We have been tied to the dock in La Paz for a few weeks now and have quickly settled back into the lazy easy going life here.
The day starts with the morning net on VHF CH22 waking us up at 8am. On the net we hear of any medical emergencies, anyone who has lost their dinghy or other valuables, people looking for knowledge or assistance and sometimes a bit of gossip, which keeps us amused.
I spend the rest of the day doing little boat jobs and learning some more Spanish. Arturo calls around a couple of times each week to give me face to face Spanish lessons and I try to help him with his Kumon maths course.
The original plan was to depart La Paz in the next month for the South Pacific and beyond, however I have been thinking long and hard on this one. Many of the islands there have been closed to visitors, and although most are opening up now, things could easily change if a new virulent strain of Covid should emerge. I’m optimistic that this will not be the case, but there’s enough doubt there for my other nagging questions about the trip to get the better of me. Firstly I’m not 100% sure I actually want to do another massive passage, I’m not totally sure what the South Pacific has to offer that we haven’t had bucket loads of already. I know this sounds terrible, but we really have already seen the best beaches you can imagine, been in amazing rainforests, climbed volcanoes etc etc. The South Pacific will need to have some serious wow factor to impress us now.
Saying that, the coral fringed atolls do sound amazing. Also I have been toying with the idea of sailing to Hawaii then onto Canada/Alaska. We both loved the Pacific Northwest so much and really want to return, but that trip is probably more taxing than the south pacific, and in a way seems like going backwards.
Places I really want to visit still are Sri Lanka, India, the islands east of Africa, and Africa itself. Also I still have to do some fairly big jobs on the boat before undertaking any serious offshore passages.
So the upshot of this is I have decided to take a gap year out of passage making, I put a wad of dollars on the table and secured this berth in the marina for the next year. Phew, the pressure is off now, I can focus on being lazy, learning Spanish, getting the boat up to scratch and working out a cruising plan for 2023. Of course we will still sail around the Sea of Cortez during the next year, but without any deadlines, it will be a very relaxed affair.
Last week I hauled out the two anchors and chain onto the pontoon for their regular inspection. this allows me to clean the chain locker which can get a bit smelly if left unattended for long. The port anchor, which we have never used has a smallish length of chain at the anchor end, but is mostly rope.

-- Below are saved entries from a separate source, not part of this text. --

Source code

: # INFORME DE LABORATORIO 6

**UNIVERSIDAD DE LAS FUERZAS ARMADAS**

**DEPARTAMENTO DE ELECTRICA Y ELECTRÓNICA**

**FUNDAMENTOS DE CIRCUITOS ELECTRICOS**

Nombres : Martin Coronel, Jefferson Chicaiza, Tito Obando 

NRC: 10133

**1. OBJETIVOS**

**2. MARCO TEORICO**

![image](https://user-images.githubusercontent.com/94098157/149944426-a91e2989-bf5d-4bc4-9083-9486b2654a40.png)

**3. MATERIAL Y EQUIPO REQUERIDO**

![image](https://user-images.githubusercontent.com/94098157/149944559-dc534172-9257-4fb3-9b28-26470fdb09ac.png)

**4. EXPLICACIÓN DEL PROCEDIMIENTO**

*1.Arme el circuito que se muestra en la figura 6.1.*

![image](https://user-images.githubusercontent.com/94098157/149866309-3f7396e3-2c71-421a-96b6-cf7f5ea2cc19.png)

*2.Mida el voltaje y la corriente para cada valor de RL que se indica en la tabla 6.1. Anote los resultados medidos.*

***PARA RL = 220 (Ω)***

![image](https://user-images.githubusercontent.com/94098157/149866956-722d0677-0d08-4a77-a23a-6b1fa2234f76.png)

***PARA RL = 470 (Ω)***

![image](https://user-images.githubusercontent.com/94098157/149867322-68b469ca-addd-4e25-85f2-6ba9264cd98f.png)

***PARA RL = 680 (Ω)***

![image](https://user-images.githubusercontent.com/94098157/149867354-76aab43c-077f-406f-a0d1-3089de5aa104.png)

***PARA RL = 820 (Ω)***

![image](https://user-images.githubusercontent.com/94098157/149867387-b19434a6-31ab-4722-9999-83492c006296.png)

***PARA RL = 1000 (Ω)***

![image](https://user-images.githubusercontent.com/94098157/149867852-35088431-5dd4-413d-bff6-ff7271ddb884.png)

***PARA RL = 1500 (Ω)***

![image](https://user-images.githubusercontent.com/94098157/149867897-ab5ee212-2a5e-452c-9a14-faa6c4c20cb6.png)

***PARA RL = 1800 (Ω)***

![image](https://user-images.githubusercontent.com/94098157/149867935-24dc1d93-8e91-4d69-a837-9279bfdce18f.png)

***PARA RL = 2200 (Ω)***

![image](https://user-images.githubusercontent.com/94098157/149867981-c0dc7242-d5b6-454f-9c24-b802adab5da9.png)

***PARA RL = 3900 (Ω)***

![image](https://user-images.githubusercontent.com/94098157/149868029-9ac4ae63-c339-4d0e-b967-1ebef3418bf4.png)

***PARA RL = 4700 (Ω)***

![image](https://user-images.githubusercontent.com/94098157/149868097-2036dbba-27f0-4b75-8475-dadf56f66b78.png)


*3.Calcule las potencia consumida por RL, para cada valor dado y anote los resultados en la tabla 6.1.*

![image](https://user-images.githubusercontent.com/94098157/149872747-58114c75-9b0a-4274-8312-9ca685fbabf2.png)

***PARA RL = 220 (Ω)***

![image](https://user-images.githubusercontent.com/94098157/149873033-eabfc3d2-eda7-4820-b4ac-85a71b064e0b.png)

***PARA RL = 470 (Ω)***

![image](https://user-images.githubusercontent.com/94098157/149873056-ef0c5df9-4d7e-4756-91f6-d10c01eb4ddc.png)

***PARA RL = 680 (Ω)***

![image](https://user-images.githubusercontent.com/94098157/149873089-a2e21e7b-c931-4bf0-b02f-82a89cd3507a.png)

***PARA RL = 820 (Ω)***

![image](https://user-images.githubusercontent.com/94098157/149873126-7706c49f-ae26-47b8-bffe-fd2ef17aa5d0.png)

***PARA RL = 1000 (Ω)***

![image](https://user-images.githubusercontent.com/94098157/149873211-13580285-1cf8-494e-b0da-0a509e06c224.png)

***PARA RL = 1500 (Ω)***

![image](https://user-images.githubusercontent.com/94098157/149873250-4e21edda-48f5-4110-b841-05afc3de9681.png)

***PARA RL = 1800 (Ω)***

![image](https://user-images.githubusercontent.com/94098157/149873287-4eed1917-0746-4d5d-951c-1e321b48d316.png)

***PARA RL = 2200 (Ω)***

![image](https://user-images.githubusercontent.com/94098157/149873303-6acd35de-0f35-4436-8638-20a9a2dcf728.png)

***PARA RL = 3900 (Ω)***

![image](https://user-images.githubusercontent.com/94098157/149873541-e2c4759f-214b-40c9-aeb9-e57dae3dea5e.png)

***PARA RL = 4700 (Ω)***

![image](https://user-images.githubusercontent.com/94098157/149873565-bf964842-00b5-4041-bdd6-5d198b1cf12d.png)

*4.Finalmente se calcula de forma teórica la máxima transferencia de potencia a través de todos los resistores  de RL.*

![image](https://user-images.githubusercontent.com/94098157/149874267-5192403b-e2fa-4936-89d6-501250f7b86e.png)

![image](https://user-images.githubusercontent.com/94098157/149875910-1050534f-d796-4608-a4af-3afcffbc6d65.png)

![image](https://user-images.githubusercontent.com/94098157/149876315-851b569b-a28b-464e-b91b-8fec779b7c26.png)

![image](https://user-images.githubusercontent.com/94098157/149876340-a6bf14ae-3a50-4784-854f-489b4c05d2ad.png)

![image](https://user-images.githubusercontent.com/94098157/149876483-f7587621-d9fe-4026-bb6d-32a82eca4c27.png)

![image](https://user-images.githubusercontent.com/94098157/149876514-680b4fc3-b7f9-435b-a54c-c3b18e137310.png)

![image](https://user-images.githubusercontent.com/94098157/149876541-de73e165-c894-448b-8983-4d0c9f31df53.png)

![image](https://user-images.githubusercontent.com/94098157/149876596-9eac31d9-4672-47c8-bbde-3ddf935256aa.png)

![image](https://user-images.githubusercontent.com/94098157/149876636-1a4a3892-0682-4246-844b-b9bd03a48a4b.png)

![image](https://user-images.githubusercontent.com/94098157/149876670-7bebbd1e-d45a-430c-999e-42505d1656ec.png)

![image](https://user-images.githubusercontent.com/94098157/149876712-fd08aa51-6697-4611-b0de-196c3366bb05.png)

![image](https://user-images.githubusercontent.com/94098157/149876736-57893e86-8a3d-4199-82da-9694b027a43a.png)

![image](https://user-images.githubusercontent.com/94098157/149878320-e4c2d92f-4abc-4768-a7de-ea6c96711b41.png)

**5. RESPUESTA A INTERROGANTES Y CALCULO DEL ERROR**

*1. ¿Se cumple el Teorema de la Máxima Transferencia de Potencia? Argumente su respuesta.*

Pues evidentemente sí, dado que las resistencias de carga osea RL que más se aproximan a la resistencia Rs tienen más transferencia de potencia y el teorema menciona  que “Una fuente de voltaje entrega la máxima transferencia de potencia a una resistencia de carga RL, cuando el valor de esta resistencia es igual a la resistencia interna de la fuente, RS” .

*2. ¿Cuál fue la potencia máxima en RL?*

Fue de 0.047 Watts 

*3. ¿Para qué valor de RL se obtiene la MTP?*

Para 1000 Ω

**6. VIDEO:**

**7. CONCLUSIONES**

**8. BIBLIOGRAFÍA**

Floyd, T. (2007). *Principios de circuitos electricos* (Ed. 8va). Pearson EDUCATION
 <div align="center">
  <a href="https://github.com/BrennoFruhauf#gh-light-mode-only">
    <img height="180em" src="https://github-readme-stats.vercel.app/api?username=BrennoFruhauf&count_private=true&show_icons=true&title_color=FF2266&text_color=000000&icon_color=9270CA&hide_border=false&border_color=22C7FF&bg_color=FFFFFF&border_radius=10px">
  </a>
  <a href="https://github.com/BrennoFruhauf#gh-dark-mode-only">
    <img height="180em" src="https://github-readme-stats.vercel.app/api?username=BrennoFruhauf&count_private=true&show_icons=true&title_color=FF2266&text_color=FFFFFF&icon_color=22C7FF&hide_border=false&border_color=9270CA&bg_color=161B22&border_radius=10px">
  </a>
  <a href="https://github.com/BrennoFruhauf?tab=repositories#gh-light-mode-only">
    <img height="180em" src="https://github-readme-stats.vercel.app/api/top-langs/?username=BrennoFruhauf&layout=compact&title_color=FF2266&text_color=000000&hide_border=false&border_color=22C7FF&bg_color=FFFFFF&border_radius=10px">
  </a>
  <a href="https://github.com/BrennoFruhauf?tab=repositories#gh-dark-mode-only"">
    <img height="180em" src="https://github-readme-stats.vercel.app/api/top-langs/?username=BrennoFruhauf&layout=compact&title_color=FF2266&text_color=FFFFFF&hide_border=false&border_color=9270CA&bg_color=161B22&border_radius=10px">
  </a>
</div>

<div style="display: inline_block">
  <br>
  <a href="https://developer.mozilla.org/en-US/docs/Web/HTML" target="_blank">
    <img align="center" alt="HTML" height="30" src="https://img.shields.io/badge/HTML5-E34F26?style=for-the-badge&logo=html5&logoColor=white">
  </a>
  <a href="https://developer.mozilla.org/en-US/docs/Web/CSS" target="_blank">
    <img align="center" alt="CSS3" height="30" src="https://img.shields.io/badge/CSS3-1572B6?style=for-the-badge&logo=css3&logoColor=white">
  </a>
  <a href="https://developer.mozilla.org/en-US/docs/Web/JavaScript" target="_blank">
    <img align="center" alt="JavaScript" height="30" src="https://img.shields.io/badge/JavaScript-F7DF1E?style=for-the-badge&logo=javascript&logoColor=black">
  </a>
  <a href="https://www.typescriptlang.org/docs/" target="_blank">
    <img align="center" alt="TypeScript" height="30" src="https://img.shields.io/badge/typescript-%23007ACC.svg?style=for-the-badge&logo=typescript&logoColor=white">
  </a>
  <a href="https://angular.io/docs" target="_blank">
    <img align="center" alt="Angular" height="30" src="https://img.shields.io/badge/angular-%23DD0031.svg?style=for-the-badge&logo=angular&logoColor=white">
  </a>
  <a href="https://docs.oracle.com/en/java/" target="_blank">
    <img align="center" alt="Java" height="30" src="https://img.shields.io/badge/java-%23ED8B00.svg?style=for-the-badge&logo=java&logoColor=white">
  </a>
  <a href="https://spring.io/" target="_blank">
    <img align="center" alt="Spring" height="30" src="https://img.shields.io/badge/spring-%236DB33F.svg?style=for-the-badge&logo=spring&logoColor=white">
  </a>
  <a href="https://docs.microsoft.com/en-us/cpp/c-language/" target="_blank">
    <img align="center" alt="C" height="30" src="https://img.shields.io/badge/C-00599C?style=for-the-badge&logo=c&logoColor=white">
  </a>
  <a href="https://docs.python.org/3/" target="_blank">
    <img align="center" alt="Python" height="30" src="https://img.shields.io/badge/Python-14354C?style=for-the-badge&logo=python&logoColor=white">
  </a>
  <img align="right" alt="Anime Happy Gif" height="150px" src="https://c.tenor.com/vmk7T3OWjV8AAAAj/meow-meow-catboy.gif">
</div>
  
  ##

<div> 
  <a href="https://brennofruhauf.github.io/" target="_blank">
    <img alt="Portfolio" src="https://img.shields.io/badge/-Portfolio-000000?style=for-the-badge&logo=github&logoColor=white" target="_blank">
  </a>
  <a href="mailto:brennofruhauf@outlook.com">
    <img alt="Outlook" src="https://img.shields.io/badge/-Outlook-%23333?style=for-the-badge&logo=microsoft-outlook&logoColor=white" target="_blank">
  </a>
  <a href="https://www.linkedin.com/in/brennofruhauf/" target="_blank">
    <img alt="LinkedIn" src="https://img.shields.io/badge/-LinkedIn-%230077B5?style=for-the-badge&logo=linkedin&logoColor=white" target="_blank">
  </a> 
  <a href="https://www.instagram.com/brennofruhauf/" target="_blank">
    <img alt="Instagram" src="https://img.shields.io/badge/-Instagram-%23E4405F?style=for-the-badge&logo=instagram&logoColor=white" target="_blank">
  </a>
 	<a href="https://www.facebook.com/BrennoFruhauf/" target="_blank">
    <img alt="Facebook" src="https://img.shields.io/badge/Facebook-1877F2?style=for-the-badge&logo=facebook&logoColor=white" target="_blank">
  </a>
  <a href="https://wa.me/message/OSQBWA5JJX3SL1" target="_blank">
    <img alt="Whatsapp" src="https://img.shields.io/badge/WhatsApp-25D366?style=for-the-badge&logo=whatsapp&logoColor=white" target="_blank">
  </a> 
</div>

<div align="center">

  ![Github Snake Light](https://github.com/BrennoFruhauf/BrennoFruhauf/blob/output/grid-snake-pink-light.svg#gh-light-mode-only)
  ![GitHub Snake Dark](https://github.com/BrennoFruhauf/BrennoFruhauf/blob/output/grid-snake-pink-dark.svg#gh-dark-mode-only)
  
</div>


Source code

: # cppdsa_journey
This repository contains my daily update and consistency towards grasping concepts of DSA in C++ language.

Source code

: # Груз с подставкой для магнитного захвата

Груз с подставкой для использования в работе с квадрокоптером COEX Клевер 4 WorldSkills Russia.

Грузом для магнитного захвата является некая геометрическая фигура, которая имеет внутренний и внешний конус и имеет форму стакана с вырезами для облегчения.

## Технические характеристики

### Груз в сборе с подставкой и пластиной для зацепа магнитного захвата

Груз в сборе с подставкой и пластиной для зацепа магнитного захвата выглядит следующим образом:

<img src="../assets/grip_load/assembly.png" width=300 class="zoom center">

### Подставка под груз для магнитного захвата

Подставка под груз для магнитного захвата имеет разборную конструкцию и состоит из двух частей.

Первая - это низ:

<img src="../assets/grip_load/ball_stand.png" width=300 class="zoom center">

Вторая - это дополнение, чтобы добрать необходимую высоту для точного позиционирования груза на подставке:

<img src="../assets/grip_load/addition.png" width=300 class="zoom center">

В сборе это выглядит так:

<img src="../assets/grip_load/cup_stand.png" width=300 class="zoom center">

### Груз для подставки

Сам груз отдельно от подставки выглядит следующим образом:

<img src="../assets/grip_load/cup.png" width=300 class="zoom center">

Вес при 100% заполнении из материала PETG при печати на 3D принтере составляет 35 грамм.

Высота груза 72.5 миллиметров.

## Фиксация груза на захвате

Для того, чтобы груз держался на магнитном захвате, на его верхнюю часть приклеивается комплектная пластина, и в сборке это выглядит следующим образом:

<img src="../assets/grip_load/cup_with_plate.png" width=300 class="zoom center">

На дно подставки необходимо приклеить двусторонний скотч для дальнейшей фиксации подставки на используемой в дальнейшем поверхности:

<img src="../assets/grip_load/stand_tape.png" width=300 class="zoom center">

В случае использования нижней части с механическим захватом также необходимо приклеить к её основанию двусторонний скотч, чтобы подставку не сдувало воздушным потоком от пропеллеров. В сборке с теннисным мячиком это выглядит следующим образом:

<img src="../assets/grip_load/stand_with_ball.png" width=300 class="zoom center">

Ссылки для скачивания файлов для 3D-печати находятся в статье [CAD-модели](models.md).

Checking the chain I found the shackle that joins it to the rope was very rusted and also the chain had one very rusty link. I will refrain from stating the obvious cliche here. I hacked the rusty link out and replaced it with a couple of big shackles. This anchor is only used in extreme weather, and so the problems you get with shackles in chain shouldn’t be an issue.
I had also hoped to replace the Windlass’s solenoid. while I was there, but I can’t find that safe place I put the replacement in just a few weeks ago when we arrived from the UK, early onset Alzheimer’s? One of my tasks is to go through every locker on the boat re-cataloging where everything is and hopefully making some new space in the process.
Maria returned with her male friends, she may be defying the lifespan of a chaffinch, but we don’t care. She provides us with entertainment daily and is almost brave enough to eat out of my palm.
We have a large 100 ft, 150 ton motor yacht next to us, but when she leaves with charter guests our view expands so we can see across the bay to the Magote.
Not quite sure on the naming of this boat, but good luck to these optimistic fishermen.
We bought some plants for the boat, partly to have fresh basil, but also to brighten it up a bit. Kathy planted a few different herbs and her main task these days is to check on the seedlings. 7 days later nothing has happened, but we’re not giving up hope yet.
Sunday dinner at Estrella del Mar with Arturo.
There have been a few outbreaks of Covid here in the marina and the anchorage, I think this BA.2 strain has arrived, also we are hearing of lots of infections amongst our friends/family back home. Thankfully nobody seems to be getting too ill, although I believe a lot of people are suffering badly for a few days. Shops and restaurants still insist on masks, gel and often a temperature check before you can enter, and most locals are wearing masks when out on the Malecon. Let’s hope it’s all gone soon.